* What you should do: Leave out the pictures and copy every record exactly.

* Task input:
○ ○ ○ ○

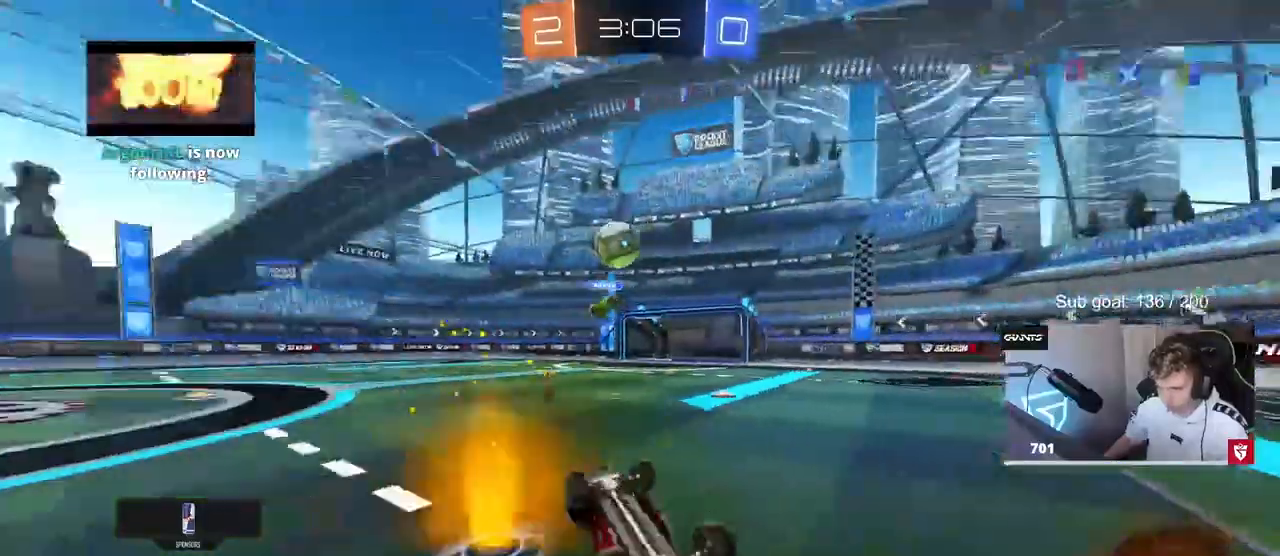
{"keys": [], "mouse": [], "events": [[100, "w", "up"], [333, "d", "down"], [433, "d", "up"]]}
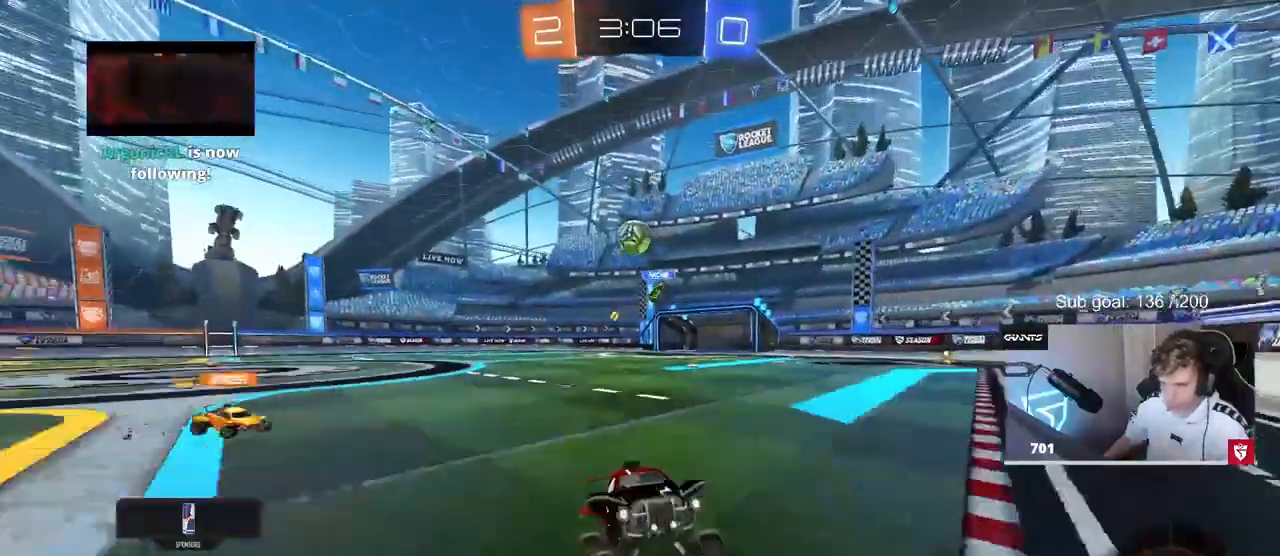
{"keys": ["d", "w"], "mouse": [], "events": [[117, "d", "down"], [117, "w", "down"], [267, "shift", "down"], [450, "shift", "up"]]}
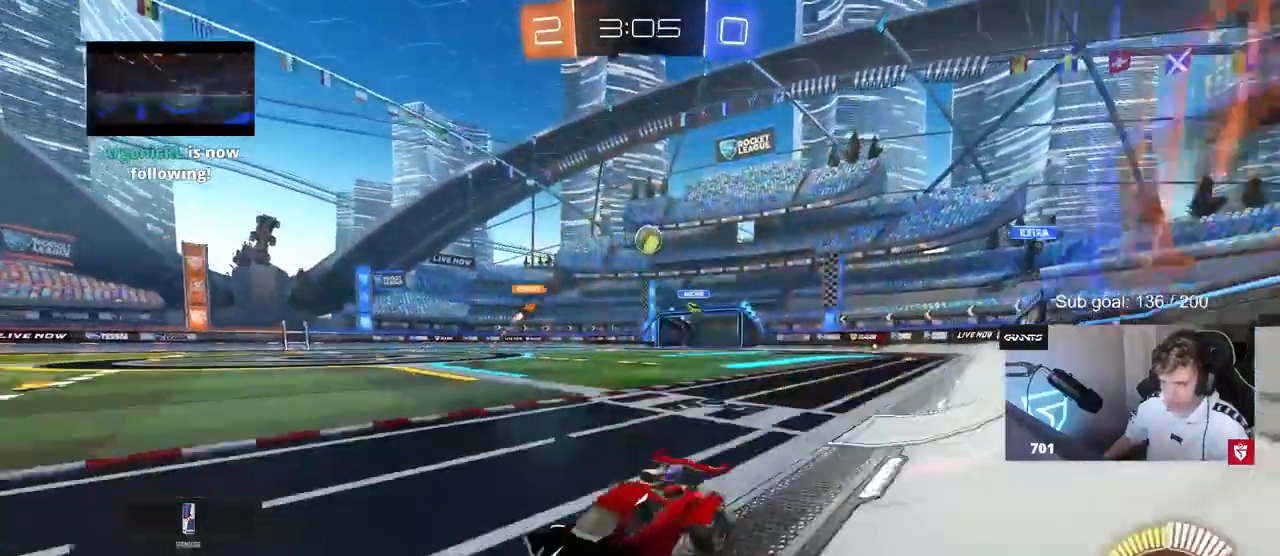
{"keys": ["d", "w"], "mouse": ["left"], "events": [[233, "shift", "down"], [333, "shift", "up"], [467, "mouse_left", "down"]]}
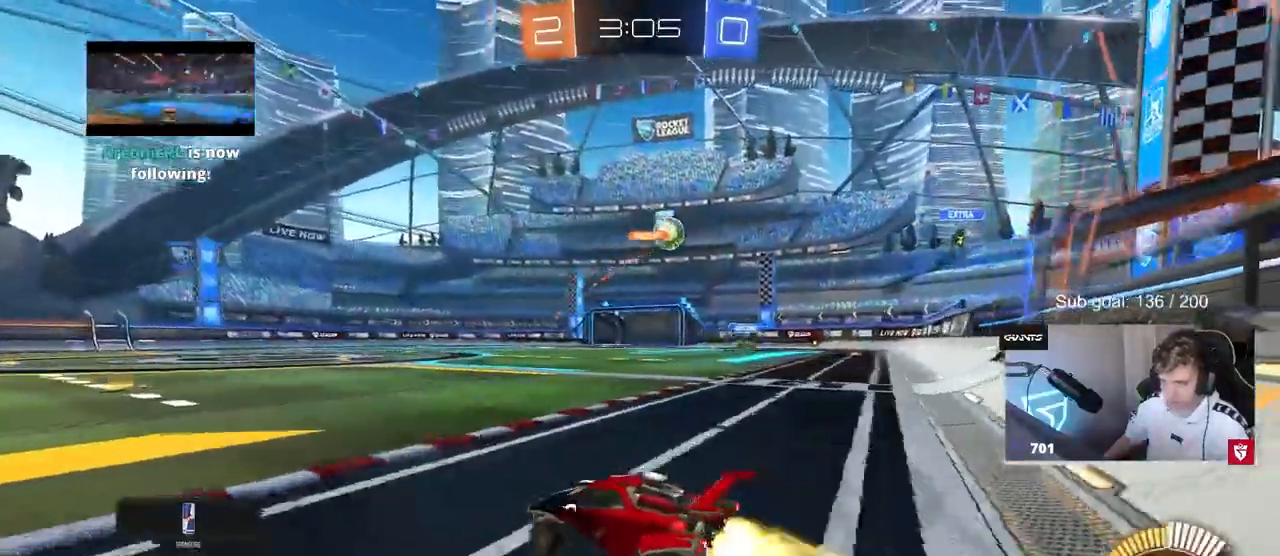
{"keys": ["a", "w"], "mouse": [], "events": [[300, "d", "up"], [383, "a", "down"], [383, "mouse_left", "up"]]}
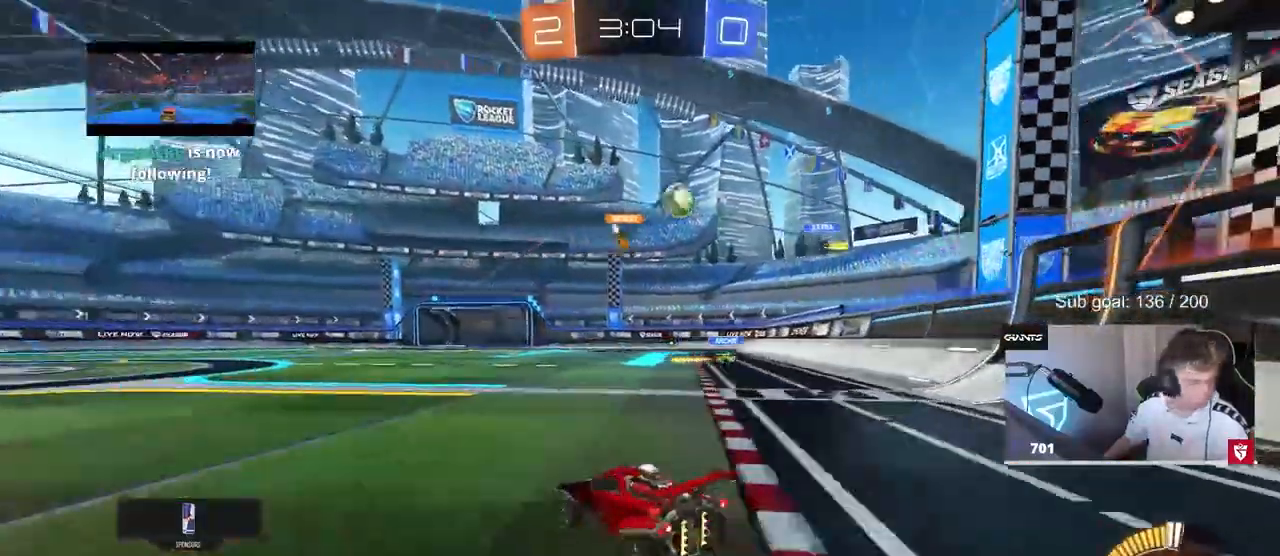
{"keys": ["w"], "mouse": [], "events": [[117, "a", "up"]]}
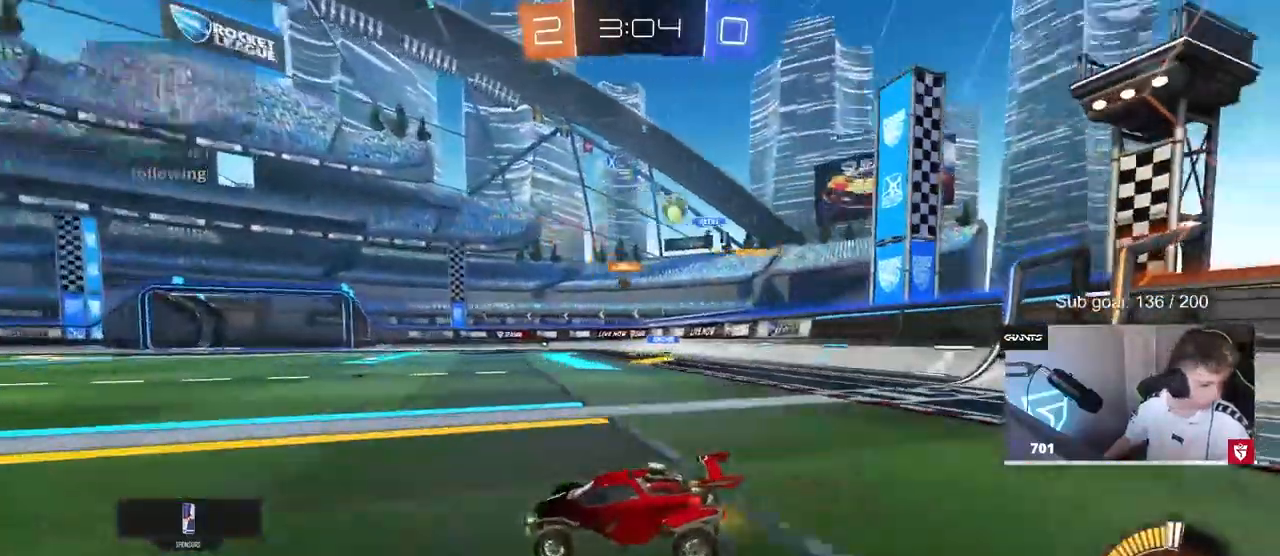
{"keys": ["d", "w"], "mouse": [], "events": [[317, "d", "down"]]}
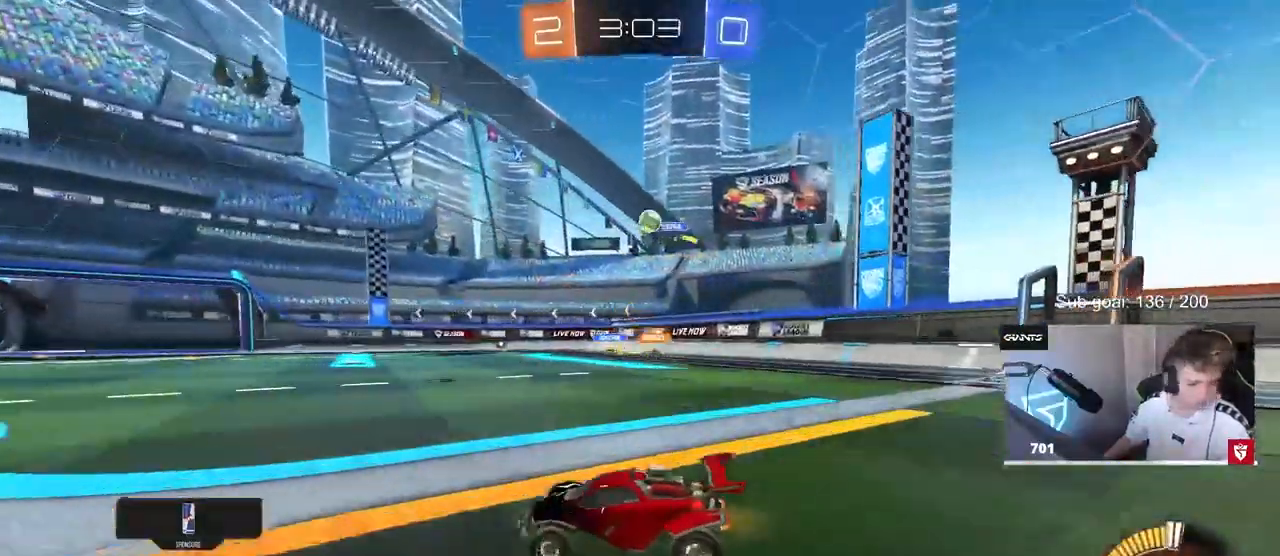
{"keys": ["w"], "mouse": [], "events": [[150, "w", "up"], [350, "w", "down"], [383, "d", "up"]]}
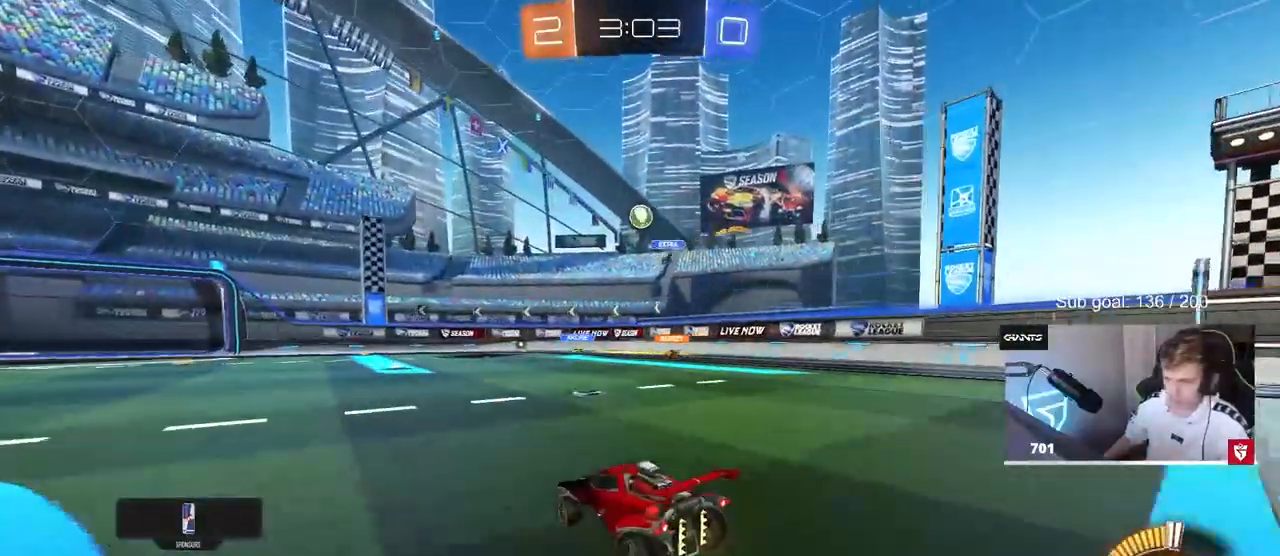
{"keys": ["a", "w"], "mouse": [], "events": [[33, "d", "down"], [300, "d", "up"], [500, "a", "down"]]}
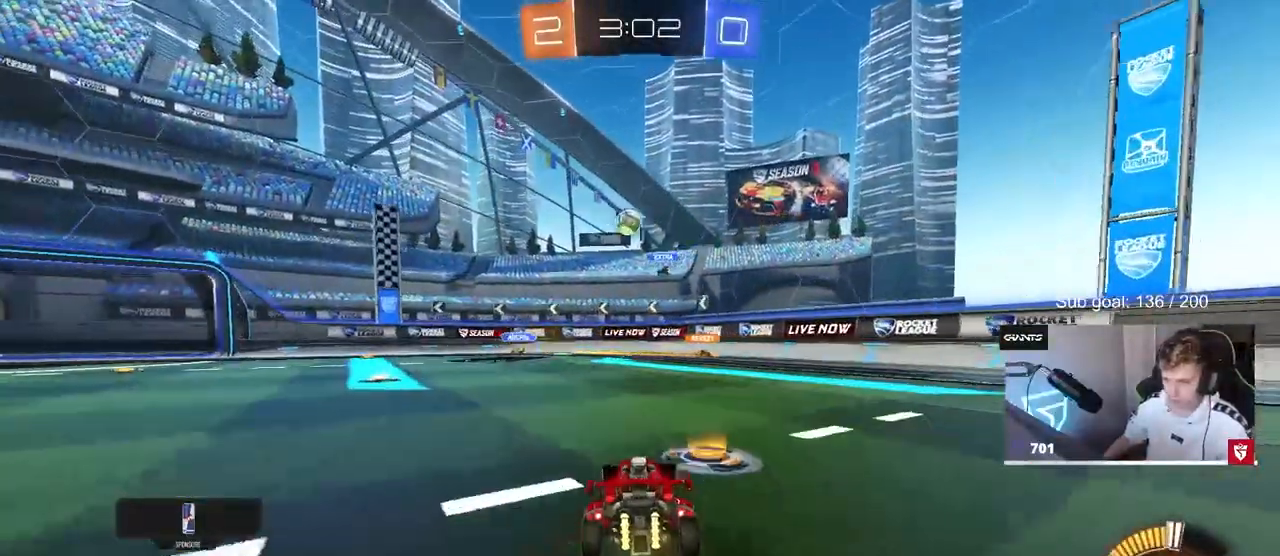
{"keys": ["w"], "mouse": [], "events": [[417, "a", "up"]]}
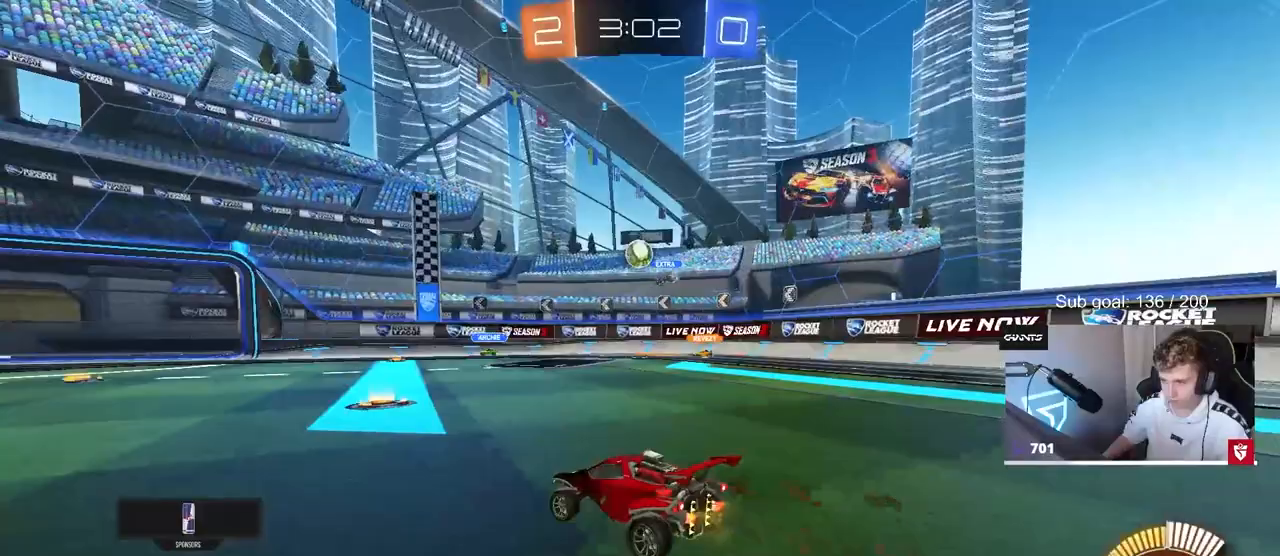
{"keys": ["w"], "mouse": ["left"], "events": [[483, "mouse_left", "down"]]}
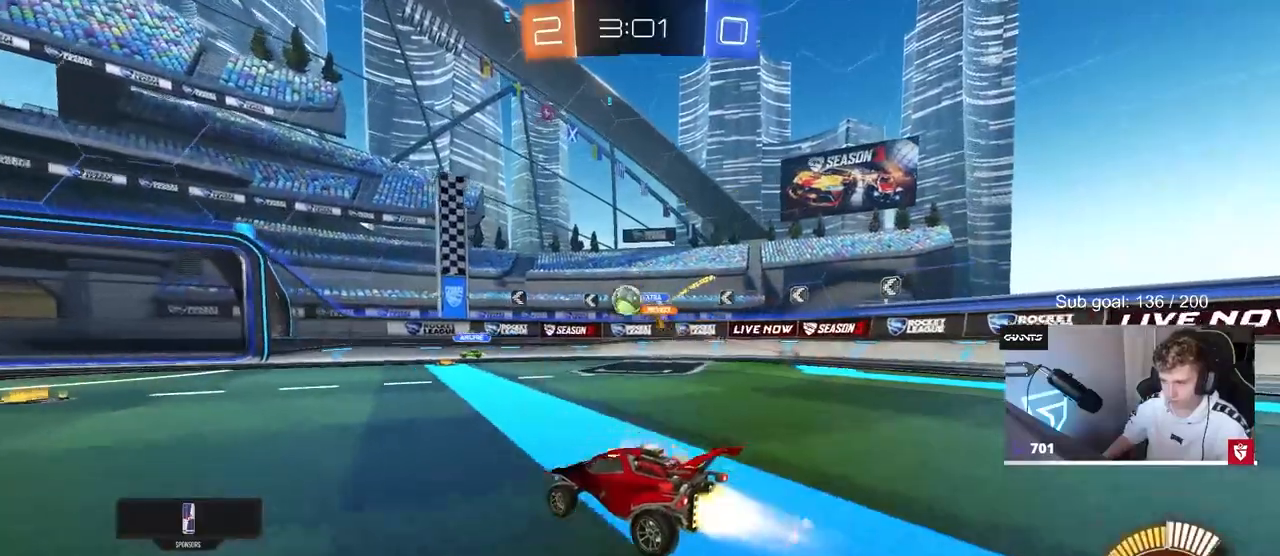
{"keys": ["w"], "mouse": ["left"], "events": [[33, "a", "down"], [417, "a", "up"]]}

○ ○ ○ ○

* Result for this exercise:
{"keys": [], "mouse": [], "events": [[100, "w", "up"], [333, "d", "down"], [433, "d", "up"]]}
{"keys": ["d", "w"], "mouse": [], "events": [[117, "d", "down"], [117, "w", "down"], [267, "shift", "down"], [450, "shift", "up"]]}
{"keys": ["d", "w"], "mouse": ["left"], "events": [[233, "shift", "down"], [333, "shift", "up"], [467, "mouse_left", "down"]]}
{"keys": ["a", "w"], "mouse": [], "events": [[300, "d", "up"], [383, "a", "down"], [383, "mouse_left", "up"]]}
{"keys": ["w"], "mouse": [], "events": [[117, "a", "up"]]}
{"keys": ["d", "w"], "mouse": [], "events": [[317, "d", "down"]]}
{"keys": ["w"], "mouse": [], "events": [[150, "w", "up"], [350, "w", "down"], [383, "d", "up"]]}
{"keys": ["a", "w"], "mouse": [], "events": [[33, "d", "down"], [300, "d", "up"], [500, "a", "down"]]}
{"keys": ["w"], "mouse": [], "events": [[417, "a", "up"]]}
{"keys": ["w"], "mouse": ["left"], "events": [[483, "mouse_left", "down"]]}
{"keys": ["w"], "mouse": ["left"], "events": [[33, "a", "down"], [417, "a", "up"]]}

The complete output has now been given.